# Dämpfersetup Socom uzzi vpx. problem



## miker_G (21. Mai 2008)

Vielleicht gibt es schon ein topic aber hab nichts gefunden.

Ich habe ein problem.

Bei meinem uzzi vpx ist der dämpfer am anfang sehr weich und dann nach ein par cm wird er auf einmal sehr straff, beim fahren ist das punkt sehr gut zu bemerken.

Habe ein 222 mm fox dhx dämpfer mit ein 2,75 * 450 titanfeder.
ca 110 psi
bottom out ganz zu
propedal ganz zu
vielleicht die falschefederhärte oder wisst ihr was los ist.

danke im voraus für euere hilfe.


----------



## xxFRESHxx (21. Mai 2008)

federhärte würd ich ausschließen. eine feder ist grundsätzlich linear, daran kanns nicht liegen. 

ich würde in jedem fall est mal das bottom out rausdrehen. das macht den dämpfer progressiv, sprich über den federweg immer härter und das willst du ja offensichtlich nicht.
wird der dämpfer denn schlagartig oder kontinuierlich härter?

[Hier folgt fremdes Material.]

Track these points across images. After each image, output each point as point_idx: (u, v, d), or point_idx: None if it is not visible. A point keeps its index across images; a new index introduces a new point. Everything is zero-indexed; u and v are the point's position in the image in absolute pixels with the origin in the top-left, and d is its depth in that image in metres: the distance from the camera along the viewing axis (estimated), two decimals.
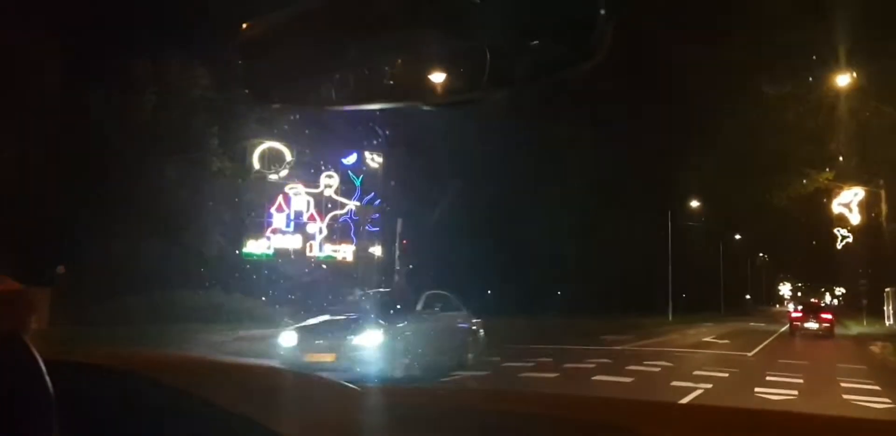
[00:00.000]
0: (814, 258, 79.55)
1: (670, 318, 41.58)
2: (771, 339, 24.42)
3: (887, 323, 38.26)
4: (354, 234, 33.22)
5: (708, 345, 20.67)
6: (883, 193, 41.04)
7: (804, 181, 41.95)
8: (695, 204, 45.29)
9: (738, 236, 69.22)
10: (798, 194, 42.69)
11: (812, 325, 30.93)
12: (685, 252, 53.49)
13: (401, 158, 34.81)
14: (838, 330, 32.54)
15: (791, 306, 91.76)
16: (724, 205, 47.67)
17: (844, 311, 71.28)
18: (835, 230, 71.57)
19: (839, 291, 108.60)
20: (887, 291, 38.44)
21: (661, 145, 42.01)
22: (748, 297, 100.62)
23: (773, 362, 14.66)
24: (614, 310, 43.83)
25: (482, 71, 1.17)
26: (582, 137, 40.41)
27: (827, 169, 41.36)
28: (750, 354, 16.70)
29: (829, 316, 32.44)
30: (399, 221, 30.95)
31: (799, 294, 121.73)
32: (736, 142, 39.41)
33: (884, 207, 41.11)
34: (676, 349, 17.54)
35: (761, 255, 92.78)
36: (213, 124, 27.59)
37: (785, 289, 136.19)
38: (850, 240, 70.44)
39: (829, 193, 43.41)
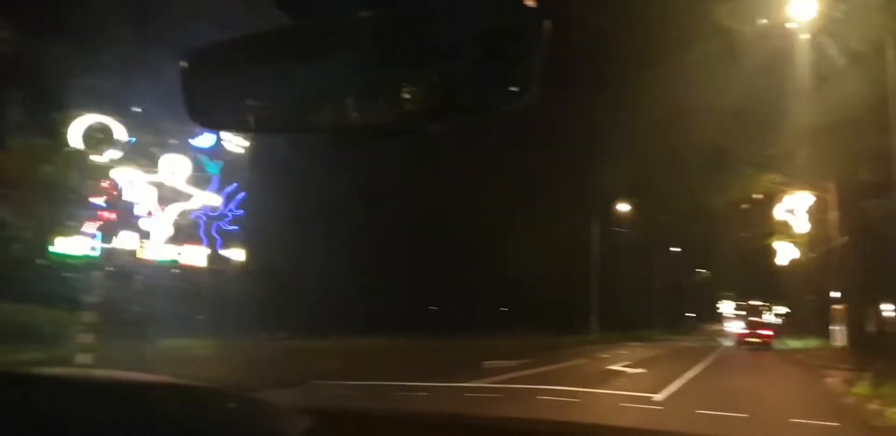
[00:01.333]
0: (756, 273, 75.83)
1: (594, 336, 36.26)
2: (700, 367, 19.11)
3: (836, 344, 33.55)
4: (206, 234, 27.17)
5: (610, 378, 15.15)
6: (833, 197, 36.70)
7: (746, 183, 37.44)
8: (625, 208, 40.32)
9: (676, 249, 64.68)
10: (739, 198, 38.15)
11: (754, 339, 36.21)
12: (617, 264, 48.54)
13: (275, 144, 28.93)
14: (785, 356, 27.95)
15: (729, 325, 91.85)
16: (660, 208, 42.76)
17: (789, 330, 67.76)
18: (773, 244, 67.84)
19: (781, 310, 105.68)
20: (836, 309, 33.79)
21: (588, 141, 36.88)
22: (692, 315, 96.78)
23: (687, 414, 9.25)
24: (536, 327, 38.50)
25: (428, 101, 1.25)
26: (501, 130, 35.04)
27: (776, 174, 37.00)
28: (658, 397, 11.21)
29: (769, 332, 38.74)
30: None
31: (741, 312, 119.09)
32: (672, 135, 34.51)
33: (833, 214, 36.72)
34: (556, 387, 11.98)
35: (701, 270, 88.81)
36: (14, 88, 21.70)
37: (726, 307, 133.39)
38: (794, 256, 66.77)
39: (773, 198, 38.98)
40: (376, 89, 1.28)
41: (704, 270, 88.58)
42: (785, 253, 66.64)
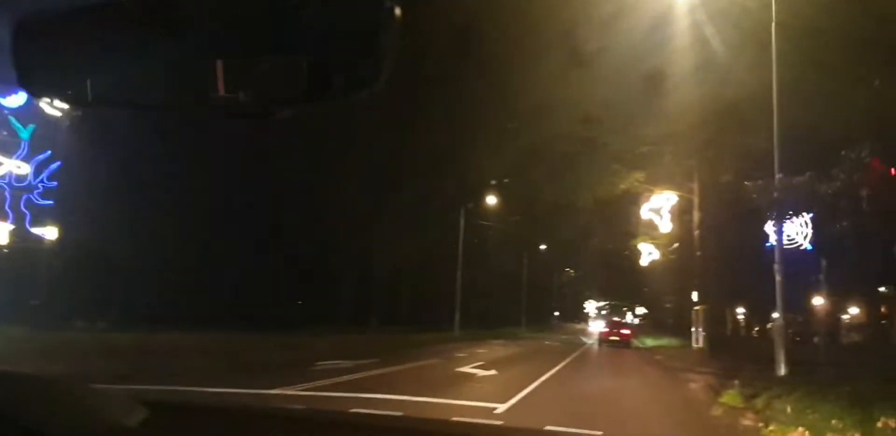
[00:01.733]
0: (620, 274, 77.32)
1: (456, 333, 34.53)
2: (558, 368, 17.51)
3: (695, 345, 33.38)
4: (11, 207, 23.27)
5: (456, 382, 13.12)
6: (696, 199, 36.76)
7: (614, 180, 36.90)
8: (493, 200, 38.92)
9: (543, 247, 64.44)
10: (607, 195, 37.59)
11: (615, 338, 38.10)
12: (486, 259, 47.25)
13: (100, 110, 25.16)
14: (646, 357, 27.23)
15: (593, 324, 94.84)
16: (530, 204, 41.62)
17: (649, 330, 69.34)
18: (638, 245, 68.90)
19: (646, 310, 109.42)
20: (696, 310, 33.65)
21: (458, 132, 35.03)
22: (557, 313, 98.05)
23: (530, 433, 7.34)
24: (399, 322, 36.39)
25: (281, 86, 1.27)
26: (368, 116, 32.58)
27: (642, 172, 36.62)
28: (501, 408, 9.23)
29: (628, 331, 40.87)
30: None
31: (603, 313, 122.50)
32: (543, 129, 33.26)
33: (696, 214, 36.78)
34: (385, 395, 9.75)
35: (568, 270, 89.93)
36: None
37: (591, 306, 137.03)
38: (655, 257, 67.97)
39: (640, 197, 38.75)
40: (227, 71, 1.25)
41: (571, 270, 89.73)
42: (648, 254, 68.08)
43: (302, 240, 30.27)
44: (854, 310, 56.22)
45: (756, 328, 53.65)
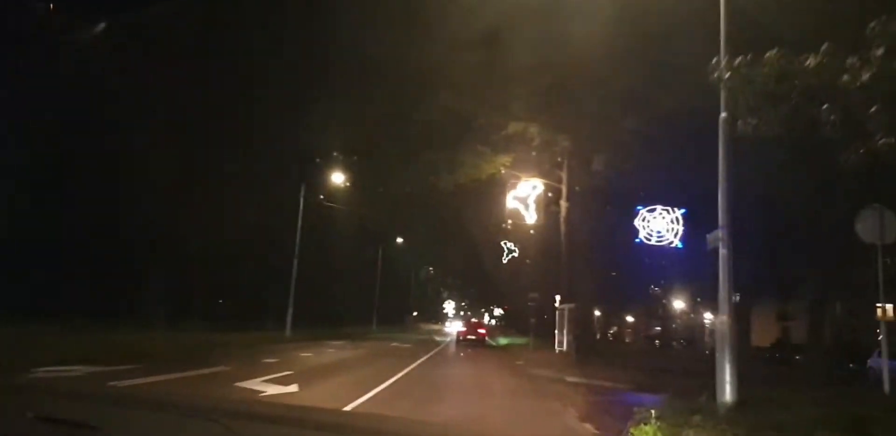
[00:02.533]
0: (482, 271, 74.40)
1: (288, 334, 29.39)
2: (391, 381, 12.99)
3: (558, 348, 29.99)
4: None
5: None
6: (564, 188, 33.56)
7: (480, 164, 33.07)
8: (341, 179, 33.95)
9: (400, 240, 60.09)
10: (470, 181, 33.69)
11: (472, 336, 40.65)
12: (334, 251, 42.25)
13: None
14: (506, 363, 23.35)
15: (450, 324, 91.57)
16: (383, 187, 37.00)
17: (506, 330, 66.72)
18: (502, 243, 66.11)
19: (500, 311, 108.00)
20: (561, 310, 30.29)
21: (302, 97, 29.89)
22: (415, 313, 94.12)
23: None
24: (221, 319, 30.81)
25: None
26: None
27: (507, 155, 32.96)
28: None
29: (483, 331, 44.07)
30: None
31: (462, 313, 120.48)
32: (396, 95, 28.69)
33: (564, 205, 33.57)
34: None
35: (428, 267, 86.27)
36: None
37: (450, 306, 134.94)
38: (516, 255, 65.31)
39: (506, 185, 35.18)
40: None
41: (431, 268, 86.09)
42: (508, 252, 65.30)
43: (93, 208, 24.20)
44: (709, 316, 55.81)
45: (612, 330, 51.60)
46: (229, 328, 27.23)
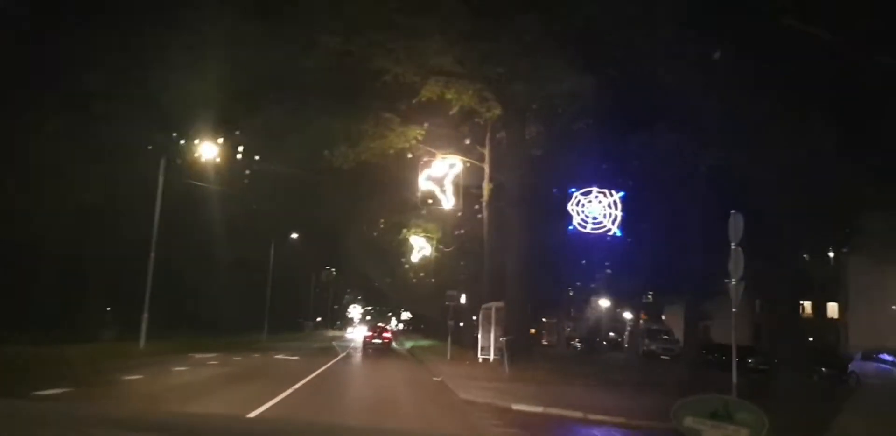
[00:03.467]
0: (388, 271, 68.71)
1: (141, 345, 22.96)
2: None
3: (481, 357, 24.83)
4: None
5: None
6: (487, 168, 28.45)
7: (386, 134, 27.46)
8: (213, 153, 27.20)
9: (295, 235, 53.57)
10: (376, 158, 28.07)
11: (378, 341, 39.10)
12: (205, 244, 35.75)
13: None
14: (423, 379, 17.77)
15: (353, 330, 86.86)
16: (271, 166, 30.76)
17: (416, 334, 61.39)
18: (410, 239, 60.76)
19: (407, 315, 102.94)
20: (487, 309, 25.14)
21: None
22: (319, 319, 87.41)
23: None
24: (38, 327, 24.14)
25: None
26: None
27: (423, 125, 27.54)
28: None
29: (389, 335, 42.33)
30: None
31: (368, 318, 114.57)
32: (279, 35, 22.65)
33: (486, 187, 28.44)
34: None
35: (330, 268, 79.72)
36: None
37: (356, 311, 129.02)
38: (427, 253, 60.10)
39: (421, 164, 29.63)
40: None
41: (333, 269, 79.61)
42: (419, 249, 59.86)
43: None
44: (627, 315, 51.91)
45: (546, 336, 46.78)
46: (45, 339, 20.73)
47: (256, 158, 29.30)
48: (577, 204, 28.71)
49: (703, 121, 22.98)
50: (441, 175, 28.53)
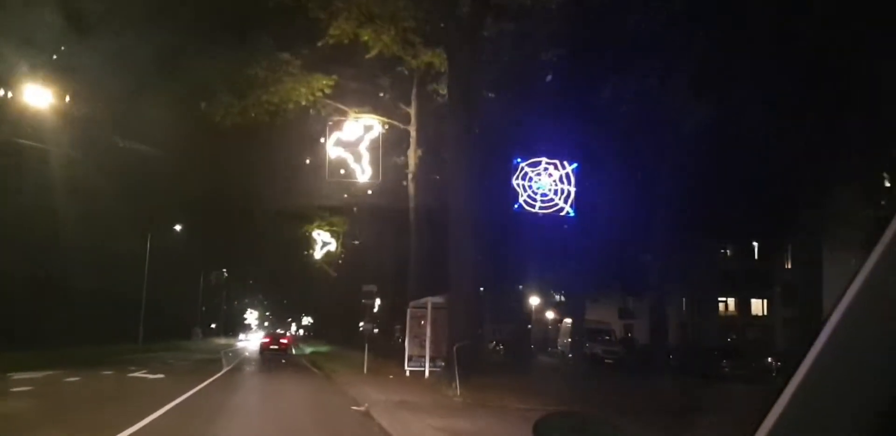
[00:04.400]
0: (286, 271, 62.06)
1: None
2: None
3: (409, 369, 19.11)
4: None
5: None
6: (413, 131, 22.73)
7: (281, 82, 21.24)
8: (42, 100, 19.76)
9: (178, 227, 46.04)
10: (266, 114, 21.80)
11: (275, 347, 40.10)
12: (50, 235, 28.52)
13: None
14: (334, 409, 11.45)
15: (247, 336, 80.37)
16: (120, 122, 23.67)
17: (314, 341, 54.83)
18: (312, 233, 54.43)
19: (308, 320, 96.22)
20: (419, 308, 19.42)
21: None
22: (213, 325, 79.06)
23: None
24: None
25: None
26: None
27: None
28: None
29: (286, 341, 44.49)
30: None
31: (266, 324, 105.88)
32: None
33: (413, 155, 22.67)
34: None
35: (223, 270, 71.77)
36: None
37: (253, 317, 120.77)
38: (332, 247, 53.88)
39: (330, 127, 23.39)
40: None
41: (224, 270, 71.68)
42: (322, 245, 53.49)
43: None
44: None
45: (496, 340, 40.68)
46: None
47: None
48: (524, 178, 23.35)
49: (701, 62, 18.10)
50: (355, 139, 22.52)
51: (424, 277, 22.02)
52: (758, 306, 52.08)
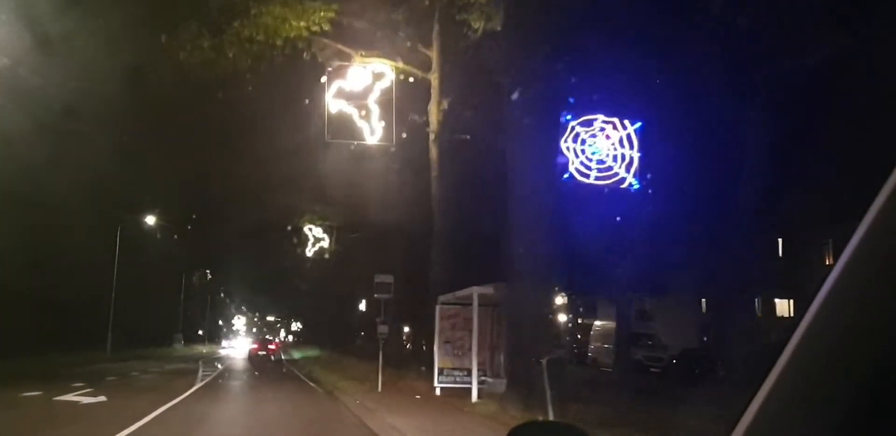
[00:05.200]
0: (277, 271, 57.10)
1: None
2: None
3: (439, 387, 14.12)
4: None
5: None
6: (435, 80, 17.80)
7: (268, 12, 16.32)
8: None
9: (151, 219, 40.60)
10: (251, 55, 16.88)
11: (263, 352, 41.44)
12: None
13: None
14: None
15: (232, 343, 76.27)
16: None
17: (304, 347, 49.81)
18: (306, 229, 50.79)
19: (297, 325, 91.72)
20: (452, 305, 14.47)
21: None
22: (200, 332, 73.70)
23: None
24: None
25: None
26: None
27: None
28: None
29: (273, 347, 46.48)
30: None
31: (255, 330, 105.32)
32: None
33: (434, 110, 17.74)
34: None
35: (205, 270, 66.38)
36: None
37: (240, 323, 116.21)
38: (325, 243, 49.63)
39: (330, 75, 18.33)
40: None
41: (208, 271, 66.31)
42: (314, 242, 48.75)
43: None
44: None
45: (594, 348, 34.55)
46: None
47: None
48: (575, 139, 18.57)
49: None
50: (361, 90, 17.56)
51: (453, 266, 17.11)
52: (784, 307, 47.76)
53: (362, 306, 50.82)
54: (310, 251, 45.93)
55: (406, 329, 28.32)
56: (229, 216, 41.62)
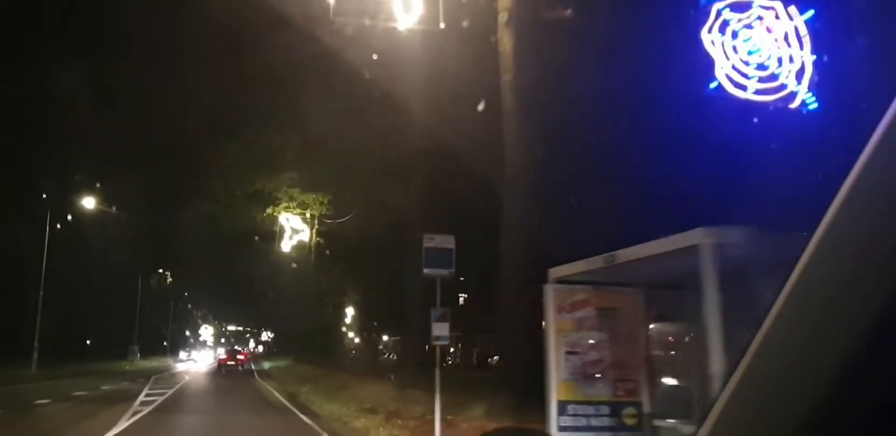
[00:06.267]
0: (247, 273, 49.41)
1: None
2: None
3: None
4: None
5: None
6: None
7: None
8: None
9: (91, 204, 33.13)
10: None
11: (232, 362, 42.05)
12: None
13: None
14: None
15: (198, 354, 75.89)
16: None
17: (279, 354, 42.88)
18: (282, 219, 43.84)
19: (267, 335, 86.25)
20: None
21: None
22: (165, 343, 66.35)
23: None
24: None
25: None
26: None
27: None
28: None
29: (242, 357, 46.12)
30: None
31: (223, 340, 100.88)
32: None
33: (506, 13, 10.95)
34: None
35: (163, 271, 58.88)
36: None
37: (208, 333, 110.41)
38: (302, 236, 42.85)
39: None
40: None
41: (168, 272, 58.68)
42: (291, 234, 41.99)
43: None
44: None
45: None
46: None
47: None
48: (723, 30, 12.01)
49: None
50: None
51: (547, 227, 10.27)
52: None
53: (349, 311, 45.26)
54: (287, 245, 39.17)
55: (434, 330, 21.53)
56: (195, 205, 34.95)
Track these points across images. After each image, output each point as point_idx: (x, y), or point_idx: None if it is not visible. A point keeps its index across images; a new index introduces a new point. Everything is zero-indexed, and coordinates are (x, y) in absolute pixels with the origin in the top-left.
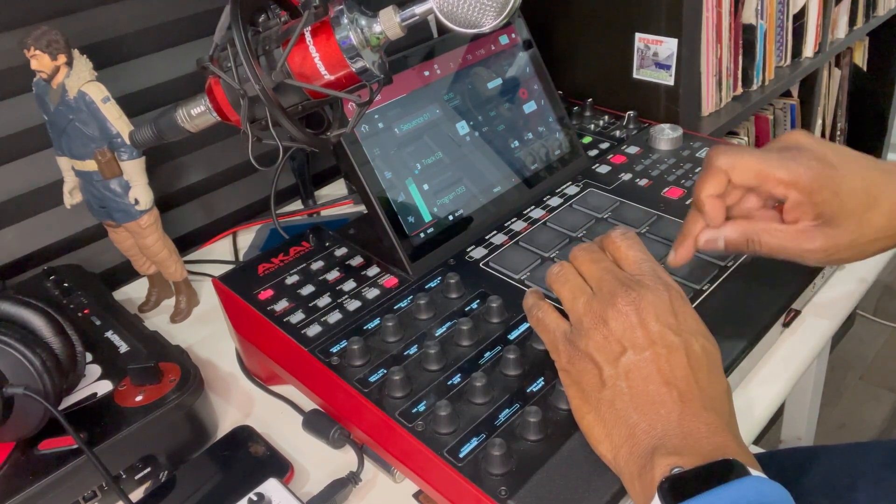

und so wie dein rad aufgebaut ist gehe ich davon aus, dass es so gut wie nur bergab bewegt wird, oder?
also warum das PPD komplett zu? am DH bike würd ich das eher komplett offen fahren. das wippen den hinterbaus beim treten zu unterdrücken hat ja hier kein große priorität. eher ein gutes ansprechverhalten.


----------



## MTB-News.de




----------



## der-tick.de (26. Mai 2008)

Schätzungsweise liegts auch an der Kennlinie des Hinterbaus. Das ist ja gerade gewollt bei dem Bike. Du rauschst durch den SAG, dann kommt bei ca. 35% genau dieser Punkt wo es deutlich Progressiver werden sollte.


----------